Разумеется, каталог Музея дельты в Тулче — последнем селении на твердой земле, из которого отплыл наш корабль, помогает описать зеленушек, галок, рисанок, аистов, цапель, пеликанов, выдр, горностаев, лесных котов, волков, боярышник, шиповник, молочай, иву. В конце концов, Линней причислял к фитологам, то есть к ученым, не только ботаников в строгом смысле слова, но и вызывающих меньшее доверие ботанофилов, включая поэтов, богословов, библиотекарей и смешанные типы. Впрочем, сборник, в котором напечатаны статьи разных авторов, дает лишь краткое описание мира, в то время как мир широко раскинулся вокруг; приходит день, когда библиотечный ботанофил осознает, что, будучи натуралистом по приказу короля, как Бюффон, испытываешь растерянность перед древней матерью-природой, и, пытаясь описать бег зайца подобно французскому ученому, ты вынужден сделать пространное отступление о миграции народов в варварскую эпоху.
Вчера я побывал в Музее дельты, сегодня я оказался в дельте: запахи, цвета, блики, изменчивые тени на воде, блеск крыльев на солнце, жидкая жизнь утекает между пальцами и, несмотря на праздничное настроение этого дня, когда я стою на палубе корабля, словно описанный Гомером царь на колеснице, вынуждает признать слабость наших органов чувств, атрофировавшихся за тысячелетия: обоняние и слух не способны уловить послания, которые шлет каждый колышущийся куст; мы давным-давно оторвались от этого потока, вышли из братства, отреклись от него; Улисса больше не надо привязывать, морякам больше не надо затыкать уши — пение сирен раздается в ультразвуковом диапазоне, который Его Величество «я» не слышит. В воздухе парит баклан с раскрытым клювом, похожий на доисторическую птицу над первобытным болотом, но огромный хор дельты, его постоянный, низкий гул для наших ушей — тихое бормотанье, голос, который нам не разобрать, шепот жизни, что проходит мимо, не будучи услышанной, оставляя позади нас — людей со сниженным слухом.

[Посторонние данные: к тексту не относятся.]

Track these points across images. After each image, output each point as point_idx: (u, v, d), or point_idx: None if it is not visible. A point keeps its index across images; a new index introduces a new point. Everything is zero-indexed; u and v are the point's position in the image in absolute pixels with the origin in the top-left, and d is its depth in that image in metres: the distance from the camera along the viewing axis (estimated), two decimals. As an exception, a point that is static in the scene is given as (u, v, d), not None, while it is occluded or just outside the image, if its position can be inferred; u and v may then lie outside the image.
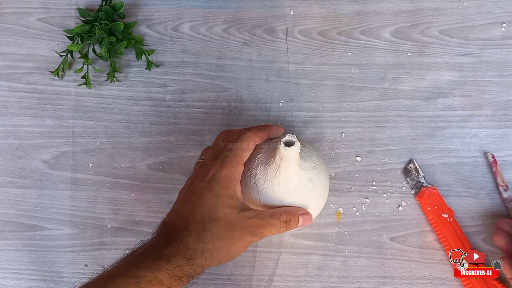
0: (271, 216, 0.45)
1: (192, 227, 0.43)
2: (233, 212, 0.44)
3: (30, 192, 0.59)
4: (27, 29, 0.63)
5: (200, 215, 0.44)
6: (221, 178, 0.45)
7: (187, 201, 0.45)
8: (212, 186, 0.45)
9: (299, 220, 0.47)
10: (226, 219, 0.44)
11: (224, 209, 0.44)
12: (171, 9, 0.63)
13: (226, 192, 0.45)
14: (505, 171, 0.57)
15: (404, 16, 0.62)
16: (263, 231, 0.45)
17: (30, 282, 0.56)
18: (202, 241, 0.43)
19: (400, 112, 0.59)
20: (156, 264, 0.41)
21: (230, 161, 0.46)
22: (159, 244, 0.43)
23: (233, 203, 0.45)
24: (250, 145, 0.48)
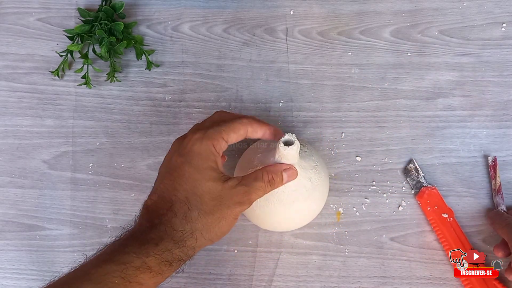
0: (255, 179, 0.44)
1: (176, 207, 0.41)
2: (217, 185, 0.42)
3: (30, 192, 0.58)
4: (27, 29, 0.63)
5: (183, 192, 0.42)
6: (200, 150, 0.43)
7: (168, 179, 0.43)
8: (191, 159, 0.42)
9: (283, 176, 0.45)
10: (211, 193, 0.42)
11: (207, 182, 0.42)
12: (171, 9, 0.63)
13: (207, 165, 0.42)
14: (505, 171, 0.57)
15: (404, 16, 0.62)
16: (250, 197, 0.43)
17: (30, 282, 0.56)
18: (189, 221, 0.41)
19: (400, 112, 0.59)
20: (143, 249, 0.39)
21: (212, 134, 0.44)
22: (144, 228, 0.41)
23: (215, 176, 0.42)
24: (241, 130, 0.45)
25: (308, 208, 0.51)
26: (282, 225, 0.53)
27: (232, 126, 0.45)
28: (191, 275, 0.56)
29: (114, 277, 0.38)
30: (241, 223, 0.56)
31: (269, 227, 0.54)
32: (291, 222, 0.52)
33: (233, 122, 0.45)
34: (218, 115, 0.48)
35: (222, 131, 0.44)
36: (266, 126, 0.48)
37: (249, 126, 0.46)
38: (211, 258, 0.56)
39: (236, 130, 0.45)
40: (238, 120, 0.45)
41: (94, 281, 0.37)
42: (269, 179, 0.44)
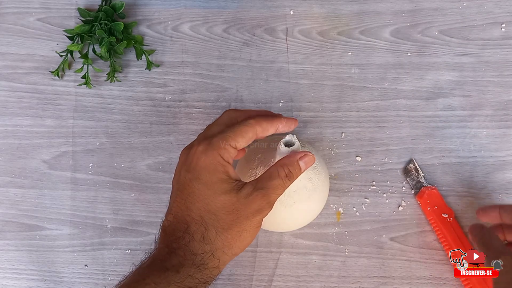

Виноват в этом не Дунай, который здесь убедительно доказывает, что не вытекает из сказочного крана в окрестностях Фуртвангена, а тот, кто перед сверканьем и музыкой здешней воды ощущает потребность ухватиться за вздорную гипотезу (хотя бы ради того, чтобы с возмущением ее развенчать), лишь бы порассуждать о капающем кране и не прислушиваться к пению реки. Наверное, и судовой журнал, заполненный скорее сантехником, чем Улиссом, в этом месте дает течь и начинает тонуть, вместо того чтобы скользить по волнам быстро и уверенно, как лодочки, которые умеет мастерить Николай из коры и бумажек. Как известно, книги — жанр, в котором риски надежно покрыты, литературное общество — предусмотрительная страховая компания, редко бывает так, чтобы поэтическая катастрофа не была хорошо застрахована. Но чтобы со спокойной душой вести заметки на корабельной палубе, среди меандров дельты, нужно вписать морскую статью all risks, предусматривающую все возможные риски, в том числе частные аварии, обрыв крюков, контакт с перевозимыми заражающими веществами, кражу, повреждение, недоставку, растекание, поломки и/или потери.
День великолепен, корабль блуждает по речным рукавам, словно зверь. В старой дельте, если двигаться в сторону Килии, ил постепенно сменяется сушей, нечто податливо уходящее вниз уступает место почве, на которой можно строить, сажать растения, собирать урожай; рукава и каналы образуют дельту внутри большей дельты, ивы и тополя торчат на косах над зарослями ежевики и тамариска, крупные белые и желтые кувшинки лежат на воде, похожие на изображения окруженных первозданным океаном земель на старинных картах мира; рядом с советской границей расположена Старая Килия (греческая колония, генуэзский товарный порт; в XIV веке нотариус Антонио ди Понцо писал, что здесь торгуют коврами, вином, солью и двенадцатилетними рабынями, а XVII веке монах Никколо Барси утверждал, что здесь вылавливают в день по две тысячи осетров) — над городом возвышаются башни церкви, поразившие рыбаков-липован, как рассказано в романе «Бескрайняя река», написанном в 1930-е годы Оскаром Вальтером Чизеком.